How does Seedance 2.0 compare to Sora 2?
They have different strengths. Sora 2 has better physics simulation and more realistic object interactions. Seedance 2.0 has native audio generation, more flexible inputs (12 reference files vs. text-only for Sora), and fewer content restrictions. Sora 2 is heavily moderated, which limits creative freedom. Seedance is less restricted, which is both its advantage and the reason for the legal controversy. For pure video quality, they’re close. For practical creative work, Seedance’s audio integration and input flexibility give it an edge.
Is it safe to use Seedance 2.0, or will I get in legal trouble?
Using the tool itself is not illegal. What matters is what you create with it and how you distribute it. Generating copyrighted characters (Spider-Man, Darth Vader, etc.) and posting them publicly exposes you to DMCA takedowns and potential copyright claims. Generating recognizable celebrity likenesses raises right-of-publicity concerns. Creating original content carries minimal legal risk. The tool is safe. Misusing it is not.
Will Seedance 2.0 replace human filmmakers?
Not yet, and probably not for a long time. What it will do is lower the barrier to entry dramatically. A solo creator can now produce visual content that previously required a team and a budget. But storytelling, direction, editing judgment, and creative vision are still human skills. Think of Seedance as a new camera, not a replacement for the cinematographer. It makes more things possible for more people. That’s democratization, not replacement.
What happened with the face-to-voice feature?
Seedance 2.0 was briefly able to reconstruct a person’s approximate speaking voice from just a facial photo, with no voice samples provided. Chinese tech reviewer Pan Tianhong demonstrated this publicly on February 10, 2026. ByteDance immediately suspended the real-person reference feature due to privacy concerns. It remains suspended. The feature revealed how deeply the model learned correlations from its training data, raising serious questions about privacy and potential misuse.
What Happens Next
We’re watching this story unfold in real time. Here’s what to expect in the coming weeks:
Global launch: Dreamina and CapCut integration should go live in late February, giving creators outside China their first official access to Seedance 2.0.
Legal escalation: The cease-and-desist letters may be just the beginning. If ByteDance doesn’t reach licensing agreements with the studios, actual lawsuits could follow. This would have implications for every AI video company, not just ByteDance.
Tighter guardrails: ByteDance has promised to “strengthen safeguards.” Expect content filters that block copyrighted characters and celebrity likenesses. The tool you access globally will likely be more restricted than what launched in China.

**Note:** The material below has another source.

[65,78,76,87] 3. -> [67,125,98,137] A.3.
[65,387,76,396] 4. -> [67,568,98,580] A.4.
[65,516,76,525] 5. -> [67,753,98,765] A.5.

Licensing deals: The most likely resolution is some form of licensing agreement between ByteDance and the major studios, similar to the Disney-OpenAI deal. This would legitimize the tool while giving rights holders compensation and control.
Competitor responses: Expect Sora 2, Kling 3.0, and Veo 3.1 to push updates emphasizing their own audio capabilities. The AI video arms race just intensified.
When Seedance 2.0 hits CapCut globally, we’ll publish a full hands-on tutorial walking you through everything from basic text-to-video to advanced multi-shot workflows. Make sure you’re subscribed so you don’t miss it.
In the meantime, start thinking about what you want to create. Original characters. Original stories. Original worlds. That’s where the opportunity is, and that’s where the legal ground is solid.
The tools are here. The drama is real. And the creators who figure out how to use these tools responsibly and creatively are going to have a massive head start.